Un impact immédiat sur les malades

Si le texte est validé par le Conseil constitutionnel, il entrera en vigueur après publication des décrets. Les malades concernés – ceux atteints d’une pathologie grave et incurable – pourront alors entamer la procédure. Le parcours type comprend une demande écrite, un entretien avec le médecin traitant, puis la réunion collégiale. Le patient pourra rencontrer un seul médecin référent, contrairement à une affirmation relayée par certains élus, mais la décision finale sera collégiale. Des associations de malades ont salué cette avancée.

Réactions internationales

À l’étranger, l’adoption de cette loi a été largement commentée. Plusieurs pays, comme la Belgique, les Pays-Bas ou le Canada, ont déjà légiféré sur l’aide à mourir, et la France s’inscrit désormais dans ce mouvement.

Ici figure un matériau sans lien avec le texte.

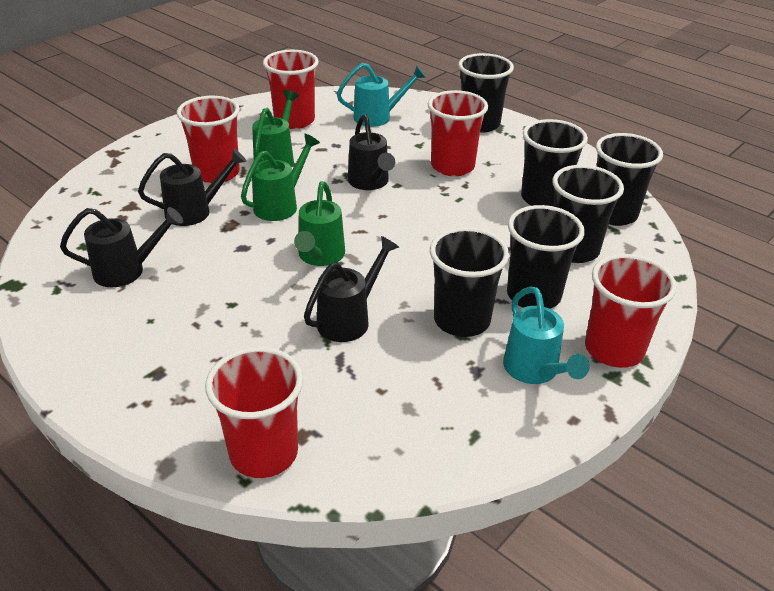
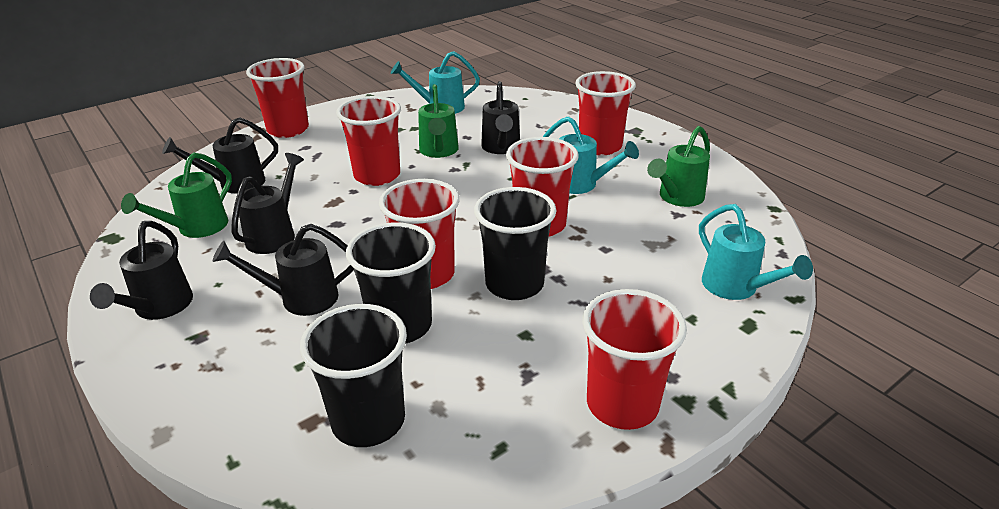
black cup: 6 -> 3
black watering can: 4 -> 5
red cup: 5 -> 6
turquoise watering can: 2 -> 3

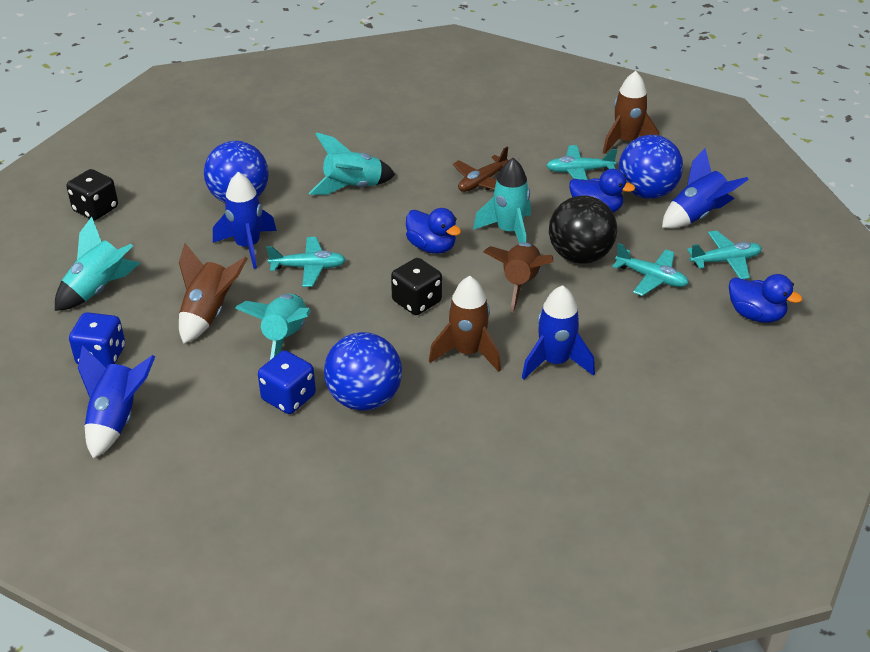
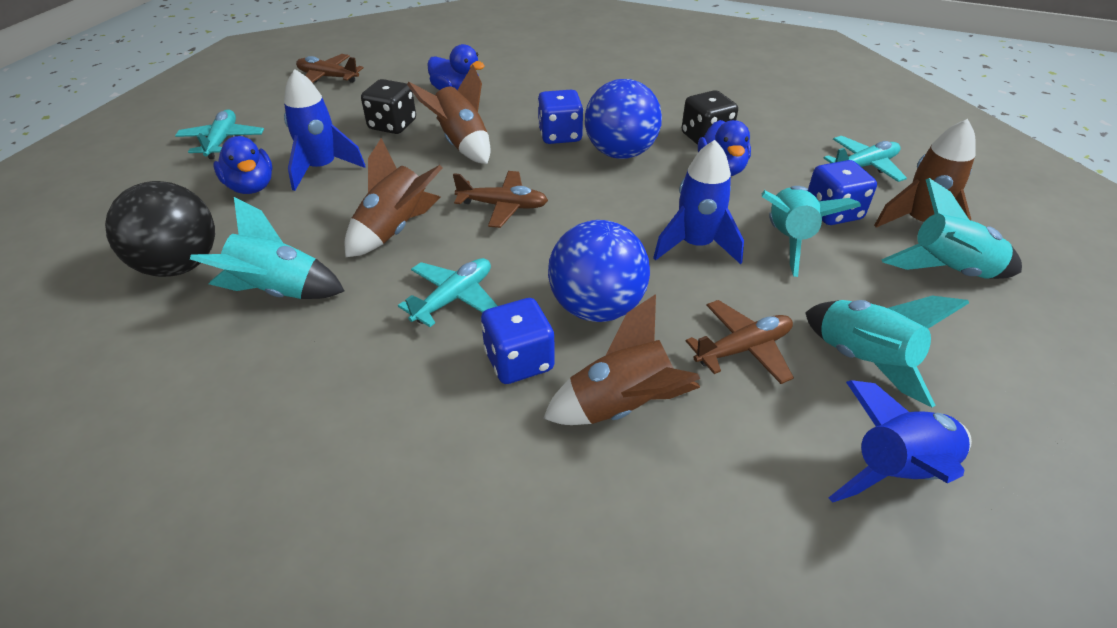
blue ball: 3 -> 2
blue dice: 2 -> 3
blue rocket: 4 -> 3
brown plane: 1 -> 3
turquoise plane: 4 -> 3

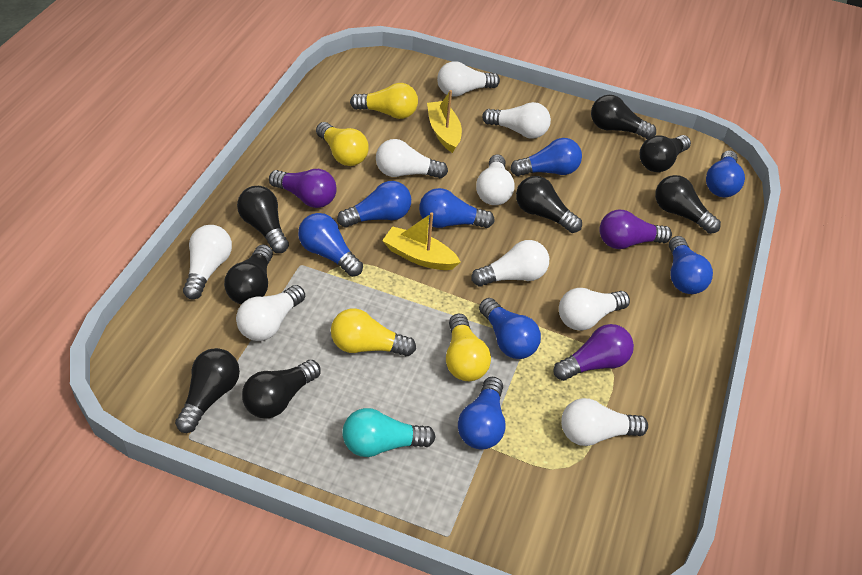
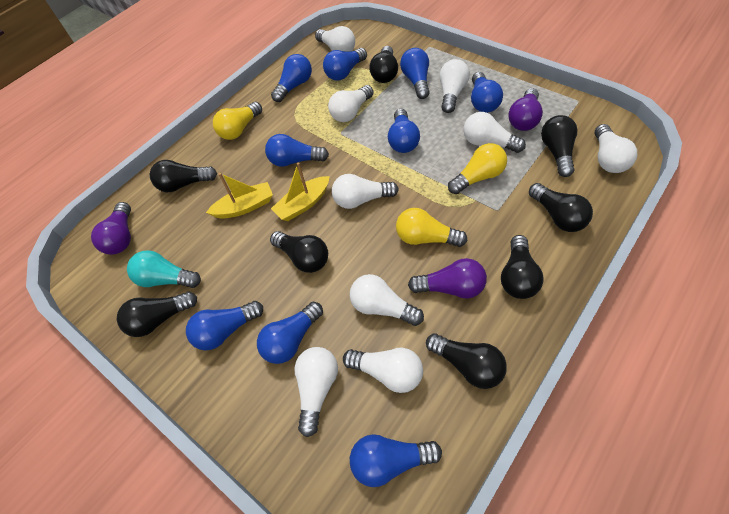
blue light bulb: 8 -> 9
yellow light bulb: 4 -> 3

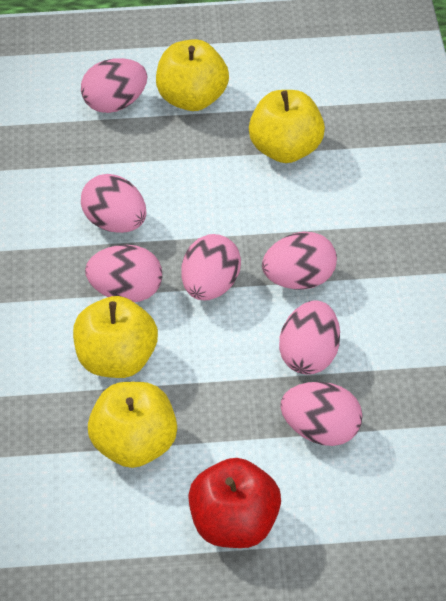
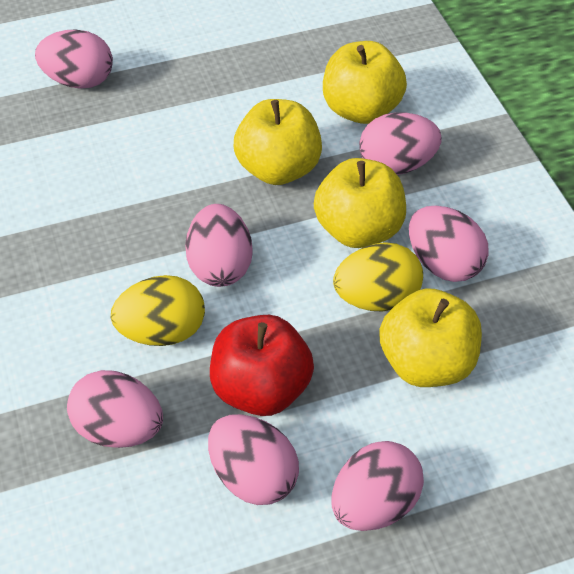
yellow egg: 0 -> 2

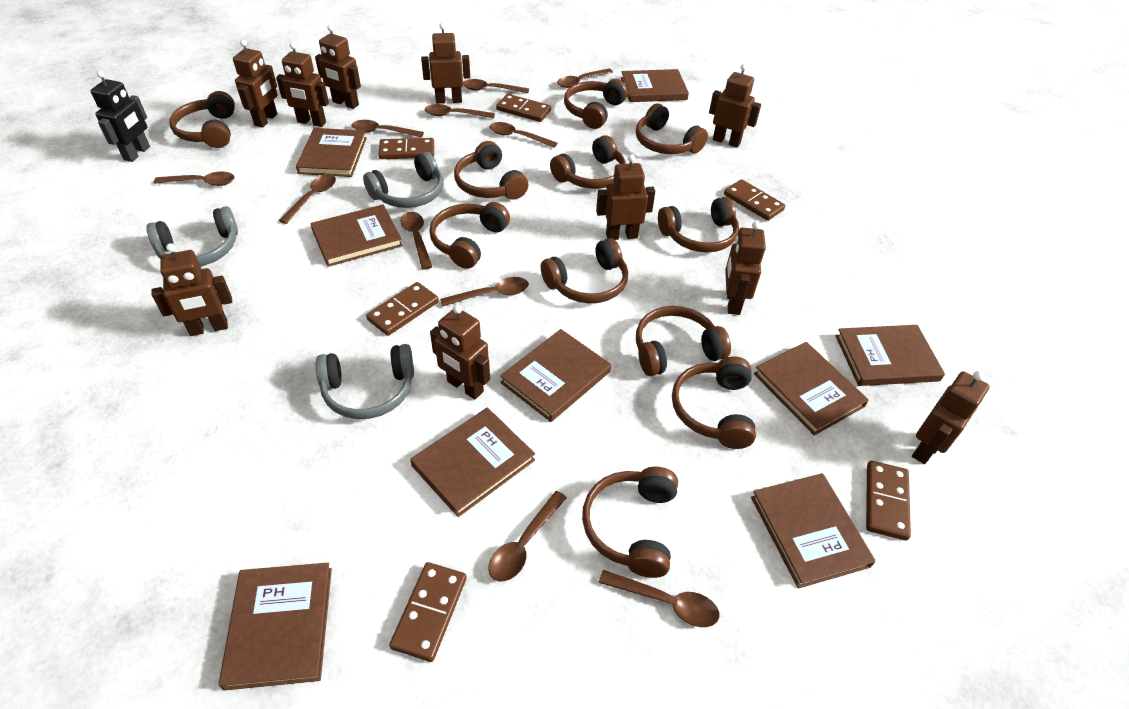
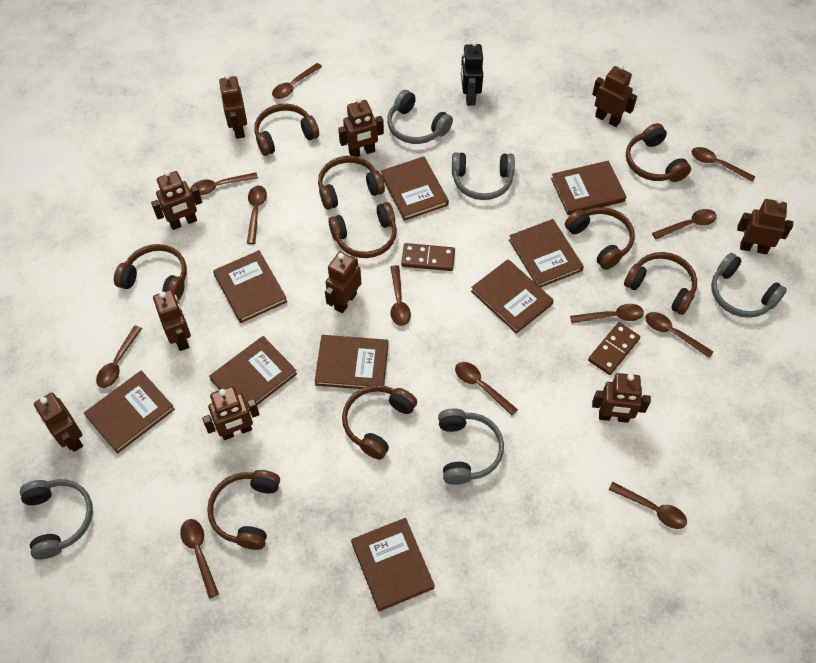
brown domino: 6 -> 2
brown headphones: 11 -> 9
brown spoon: 11 -> 12
grey headphones: 3 -> 5

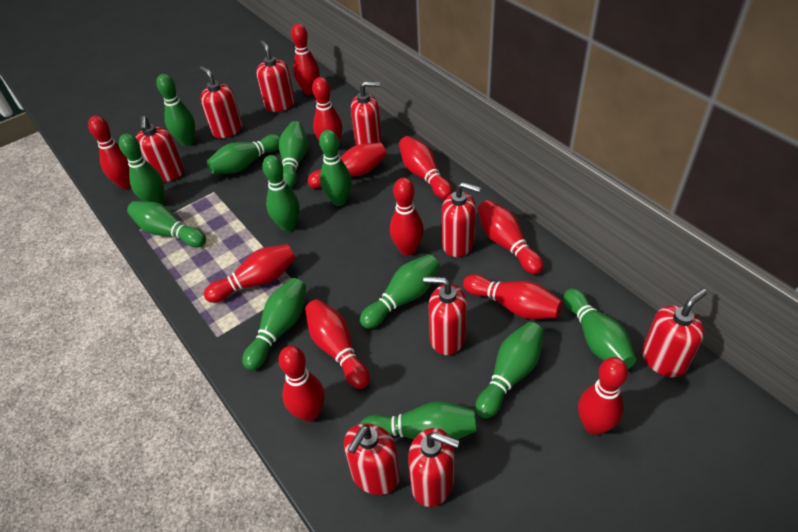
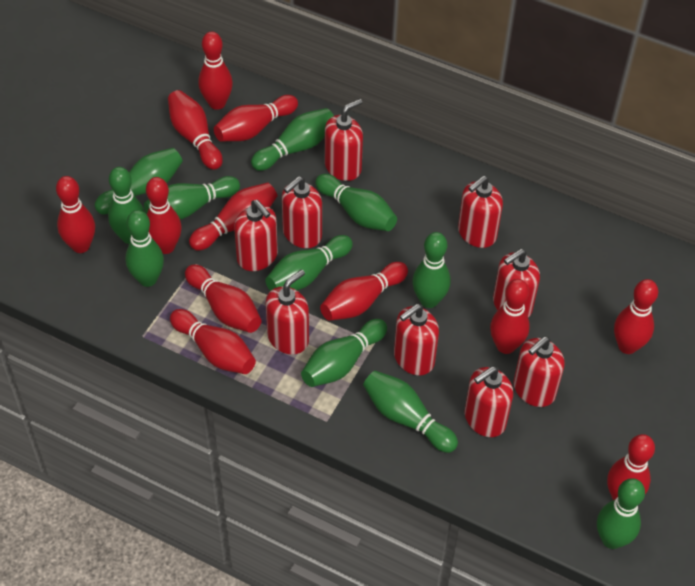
green bowling pin: 12 -> 11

Enjeux éthiques et sociétaux

Au-delà du cadre légal, les questions éthiques persistent. Des soignants, des philosophes et des religieux ont exprimé leur inquiétude face à un possible glissement. Le président de l’Ordre de Malte a notamment pointé le manque d’accès aux soins palliatifs dans la moitié du territoire, ce qui, selon lui, risque de biaiser le choix des patients.